I had my first ultrasound when I was pregnant with my first son, Alexander, four years ago. The technician rubbed my belly with a cold, lubricated wand while she watched a monitor.
“You have some small fibroids,” she said.
This was the first time that I’d ever heard this. I became one of the 260 million American women living with noncancerous tumors in their uteruses. The technician went on to say that fibroids were more common in African-American women. Small ones, like mine, rarely caused problems during pregnancies, as long as they didn’t grow. The technician made the tumors seem like they were no big deal, but I beat myself up.

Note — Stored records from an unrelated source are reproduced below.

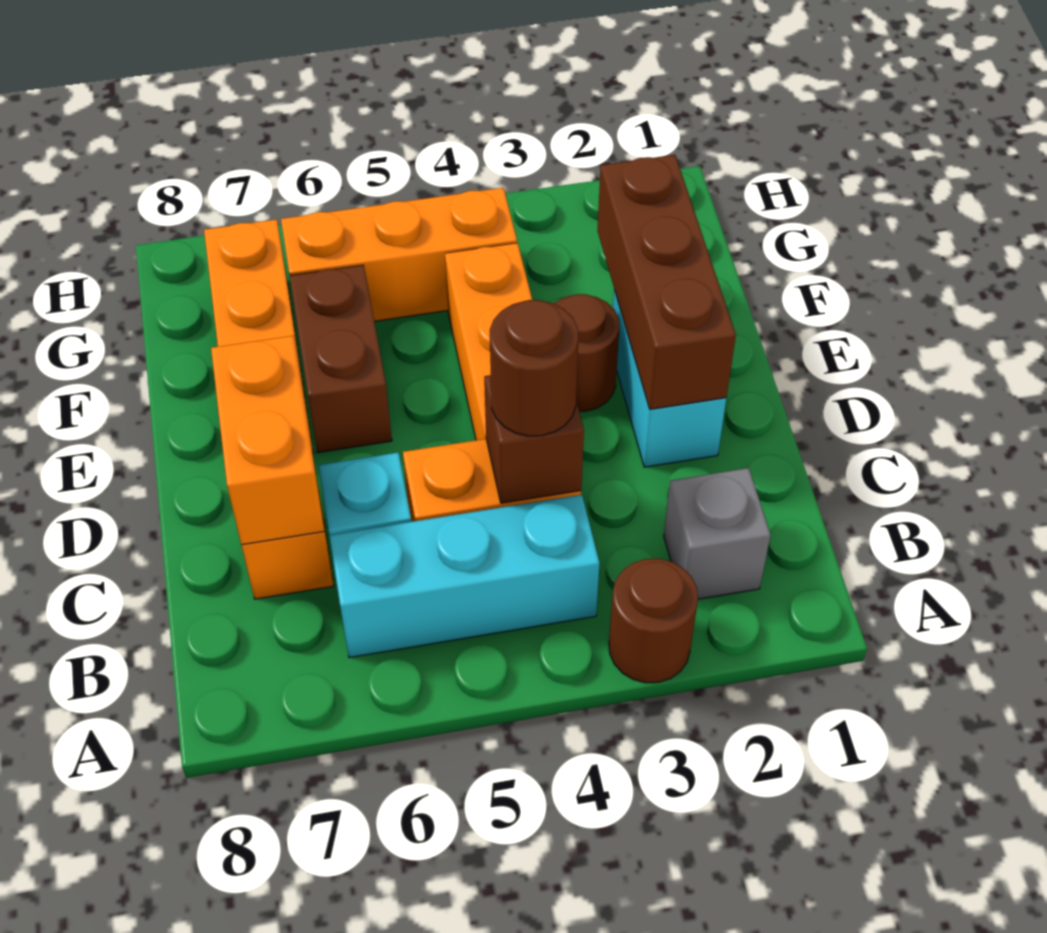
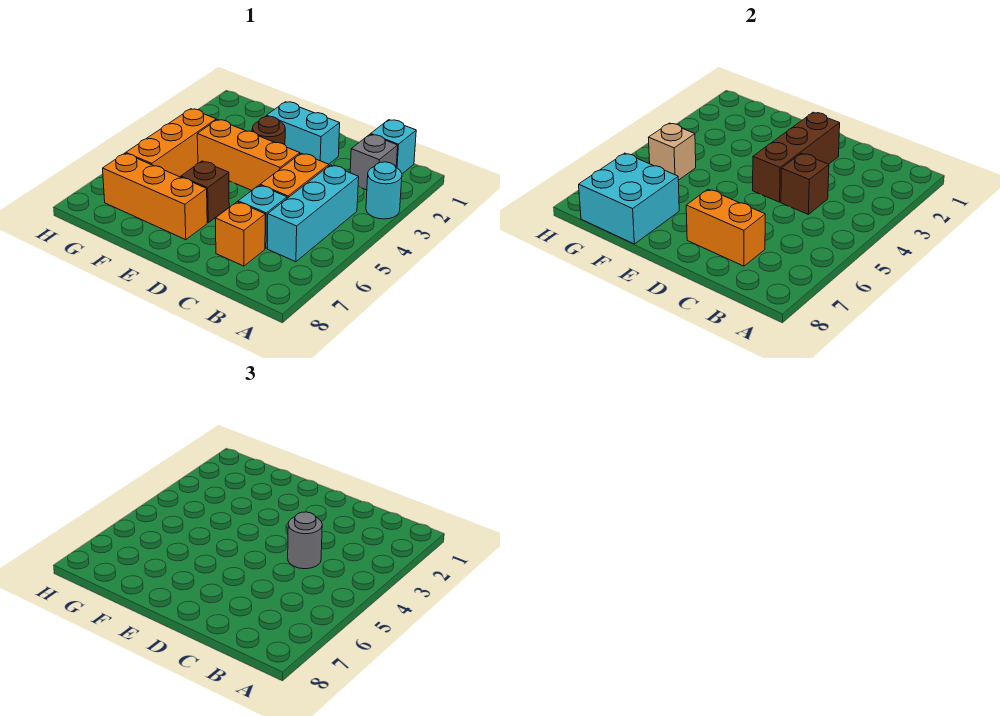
brown 1x1 round brick [609,559,698,683] -> cyan 1x1 round brick [366,162,402,219]
none -> cyan 1x1 brick [371,120,416,174]
brown 1x1 round brick [490,300,578,436] -> grey 1x1 round brick [288,512,322,569]
brown 1x3 brick [597,155,736,409] -> brown 1x3 brick turned to [753,112,840,202]
brown 1x2 brick [290,265,392,453] -> brown 1x1 brick [181,161,229,223]
none -> cyan 2x2 brick [579,153,679,244]
none -> tan 1x1 brick [649,123,696,180]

I blamed myself for abandoning my vegetarian, and sometimes vegan, diet after eight consecutive years. When I was pregnant with Alexander, I had strong cravings for chicken, and I’ve been eating meat ever since then.
I believed naturopathic doctors and herbalists like Queen Afua, Krystal Alkaline Doula, Dr. James Dail, and Dr. Sebi, who indicated that eating and drinking meat and dairy products could cause fibroids to grow inside a woman’s body. My traditional gynecologists and midwives have never openly associated the consumption of animal products with fibroids.
Thankfully, the fibroids got smaller during the pregnancy, and I was able to have a vaginal birth. When I was pregnant with my second son, Elijah, they were still there, but again, they did not affect my pregnancy, thankfully.